Indeed, some sectors are more “vulnerable” to this kind of attack. Vulnerable might be the wrong word in this case, as it has more to do with the specific value of the data. Of course, a Quantum Attacker is still able to read the Signal message I wrote to my colleagues this morning, enclosing to them the secret message that our coffee stash is empty, but is it worth storing Signal messages with their respective key exchanges from some developer in a team chat for multiple years? Most likely not.
However, a nation state actor such as certain three-letter organizations might have attack targets where it could be quite feasible to store messages for ten to twenty years and still get value from them once a powerful enough quantum computer is built. Furthermore, this timeframe shrinks year by year, and it will become increasingly more attractive to store data for a few years to be able to decrypt it later. Other sectors such as the health industry also are dealing with highly sensitive and often long-term relevant data and should ensure that they are not hit unaware by advances in quantum computing.

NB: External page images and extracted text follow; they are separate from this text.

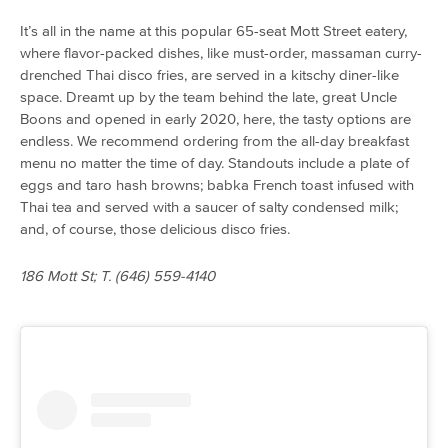
It’s all in the name at this popular 65-seat Mott Street eatery,
where flavor-packed dishes, like must-order, massaman curry-
drenched Thai disco fries, are served in a kitschy diner-like
space. Dreamt up by the team behind the late, great Uncle
Boons and opened in early 2020, here, the tasty options are
endless. We recommend ordering from the all-day breakfast
menu no matter the time of day. Standouts include a plate of
eggs and taro hash browns; babka French toast infused with
Thai tea and served with a saucer of salty condensed milk;
and, of course, those delicious disco fries.
186 Mott St; T. (646) 559-4140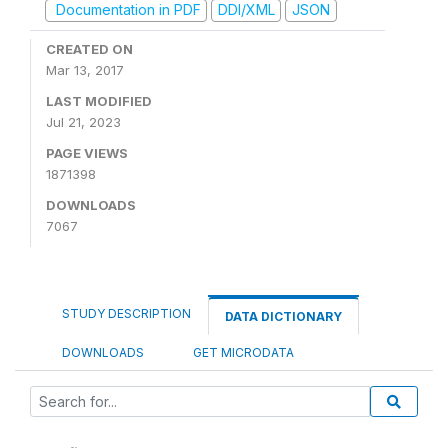
Documentation in PDF
DDI/XML
JSON
CREATED ON
Mar 13, 2017
LAST MODIFIED
Jul 21, 2023
PAGE VIEWS
1871398
DOWNLOADS
7067
STUDY DESCRIPTION
DATA DICTIONARY
DOWNLOADS
GET MICRODATA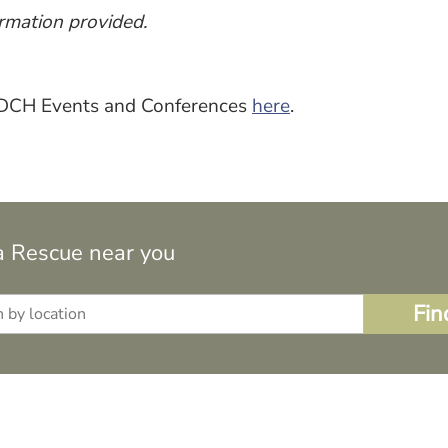
rmation provided.
 ADCH Events and Conferences
here
.
a Rescue near you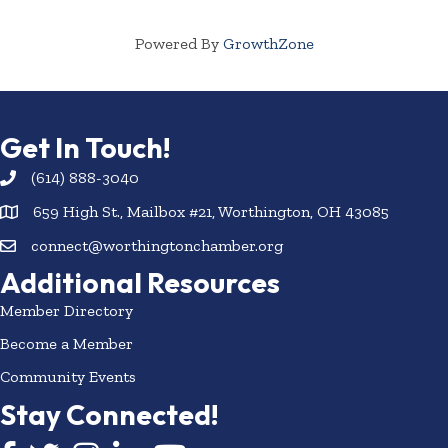
Powered By
GrowthZone
Get In Touch!
(614) 888-3040
659 High St., Mailbox #21, Worthington, OH 43085
connect@worthingtonchamber.org
Additional Resources
Member Directory
Become a Member
Community Events
Stay Connected!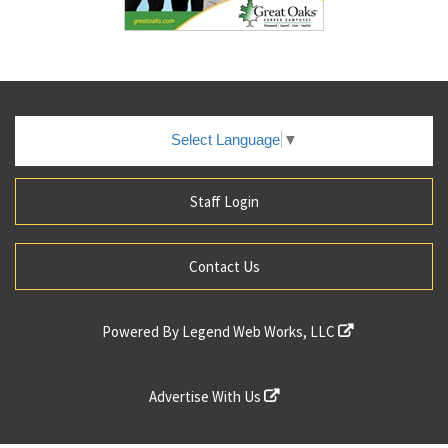
Select Language
▼
Staff Login
Contact Us
Powered By
Legend Web Works, LLC
Advertise With Us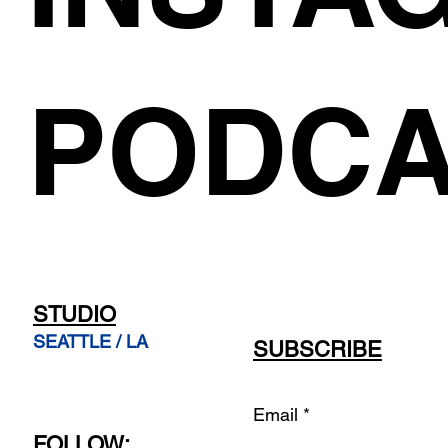
PODCA
STUDIO
SEATTLE / LA
SUBSCRIBE
Email
FOLLOW: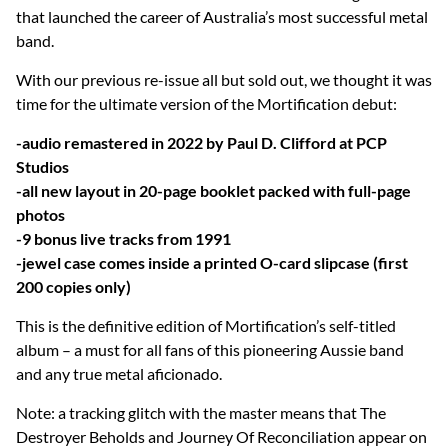
that launched the career of Australia’s most successful metal
band.
With our previous re-issue all but sold out, we thought it was
time for the ultimate version of the Mortification debut:
-audio remastered in 2022 by Paul D. Clifford at PCP
Studios
-all new layout in 20-page booklet packed with full-page
photos
-9 bonus live tracks from 1991
-jewel case comes inside a printed O-card slipcase (first
200 copies only)
This is the definitive edition of Mortification’s self-titled
album – a must for all fans of this pioneering Aussie band
and any true metal aficionado.
Note: a tracking glitch with the master means that The
Destroyer Beholds and Journey Of Reconciliation appear on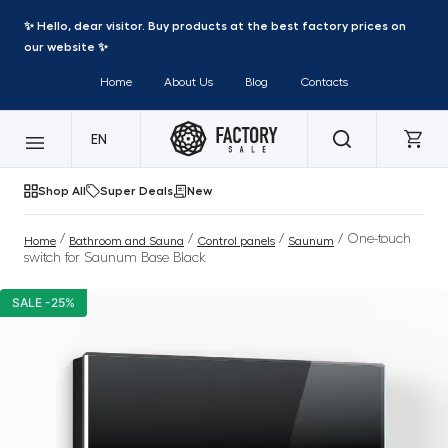
✨ Hello, dear visitor. Buy products at the best factory prices on
our website ✨
Home
About Us
Blog
Contacts
EN
Shop All
Super Deals
New
/
/
/
/ One-touch
Home
Bathroom and Sauna
Control panels
Saunum
switch for Saunum Base Black
SALE -25%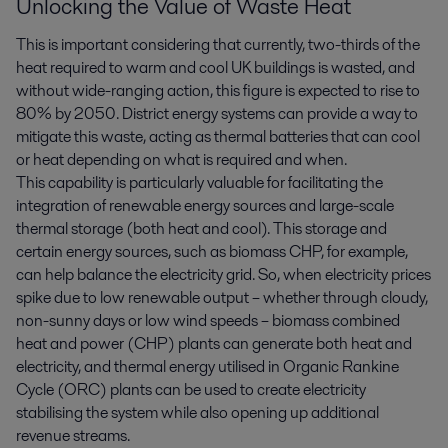
Unlocking the Value of Waste Heat
This is important considering that currently, two-thirds of the
heat required to warm and cool UK buildings is wasted, and
without wide-ranging action, this figure is expected to rise to
80% by 2050. District energy systems can provide a way to
mitigate this waste, acting as thermal batteries that can cool
or heat depending on what is required and when.
This capability is particularly valuable for facilitating the
integration of renewable energy sources and large-scale
thermal storage (both heat and cool). This storage and
certain energy sources, such as biomass CHP, for example,
can help balance the electricity grid. So, when electricity prices
spike due to low renewable output – whether through cloudy,
non-sunny days or low wind speeds – biomass combined
heat and power (CHP) plants can generate both heat and
electricity, and thermal energy utilised in Organic Rankine
Cycle (ORC) plants can be used to create electricity
stabilising the system while also opening up additional
revenue streams.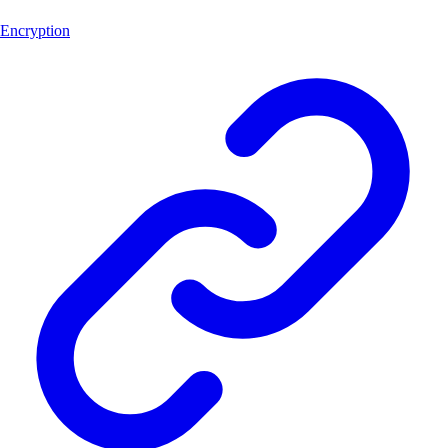
Encryption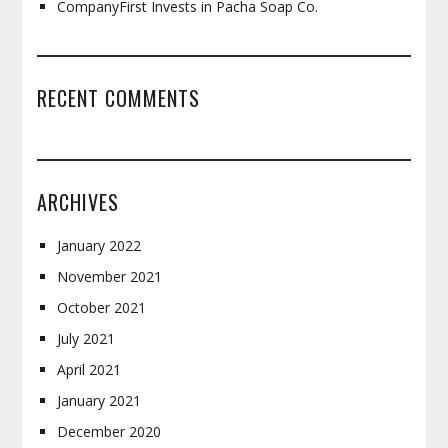
CompanyFirst Invests in Pacha Soap Co.
RECENT COMMENTS
ARCHIVES
January 2022
November 2021
October 2021
July 2021
April 2021
January 2021
December 2020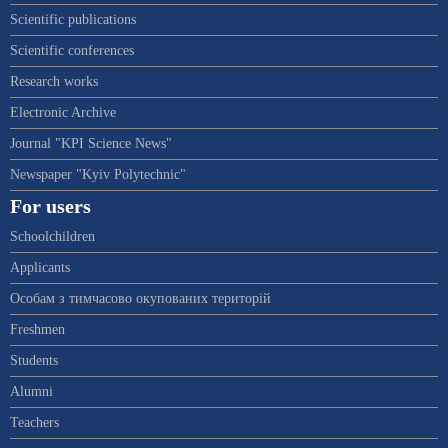
Scientific publications
Scientific conferences
Research works
Electronic Archive
Journal "KPI Science News"
Newspaper "Kyiv Polytechnic"
For users
Schoolchildren
Applicants
Особам з тимчасово окупованих територій
Freshmen
Students
Alumni
Teachers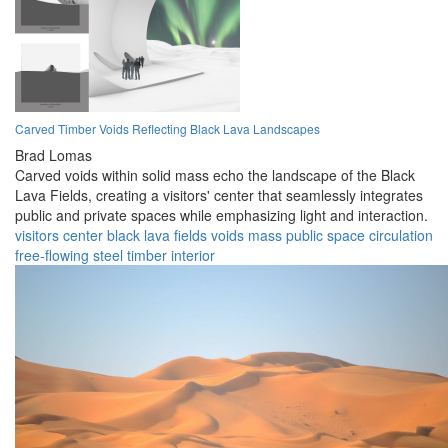
Carved Timber Voids Reflecting Black Lava Landscapes
Brad Lomas
Carved voids within solid mass echo the landscape of the Black
Lava Fields, creating a visitors' center that seamlessly integrates
public and private spaces while emphasizing light and interaction.
visitors center
black lava fields
voids
mass
public space
circulation
free-flowing
steel
timber
interior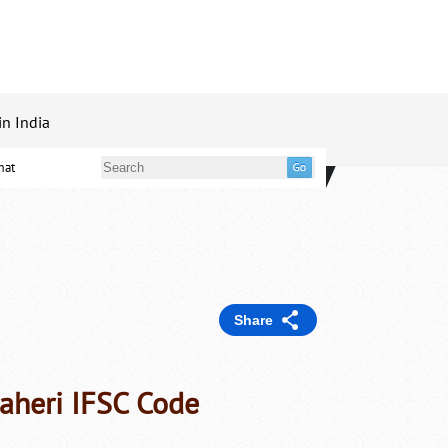
in India
mat
Share
aheri IFSC Code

So, cryptography is dead no matter what?
Luckily, it is not all doom and gloom for crypto. First, if you have read the post carefully, you may have noticed that I remained short of a description of a vulnerability in the actual encryption of the messages during our attack scenario on the blog post. I only wrote about attacks on the Signature/Authenticity and Key Agreement parts. The reason for this is that most symmetric cryptography (which is used to perform the actual encryption of data) is not vulnerable to Quantum Attackers. This is not strictly true because to have the same level of security, we must increase our key size (approximately doubling it). But to increase a 128-bit symmetric encryption key to a 196 or 256-bit key, using the same encryption algorithm is a trivial change by comparison. Only the Key Exchange/Agreement is vulnerable to Quantum Attackers.
But what about Key Agreements and Digital Signatures? They still are integral building blocks of multiple protocols such as TLS and cannot be replaced with just symmetric cryptography. This means we need replacements for those primitives, and this is where the area of Post-Quantum Cryptography (PQC) comes into play.
PQC are cryptographic primitives, algorithms that are not vulnerable to Quantum Attackers. As an important distinction, PQC algorithms do not require a quantum computer to execute and should run on our current devices. Another common name for these types of algorithms is “quantum-safe” or “quantum-resistant” algorithms. However, one major issue is that cryptographic algorithms are a very delicate building block and switching from our existing RSA- and DH-based algorithms to new ones requires an extraordinary amount of trust and confidence in the new PQC algorithms.
For that reason, the US National Institute for Standards and Technology (NIST) kickstarted the PQC standardization project in 2016. Our next blog post will dive into this NIST competition, its outcomes, potential candidates to replace currently used algorithms such as RSA and what we can expect for the future of PQC.
In the meantime, thanks for reading, and see you around!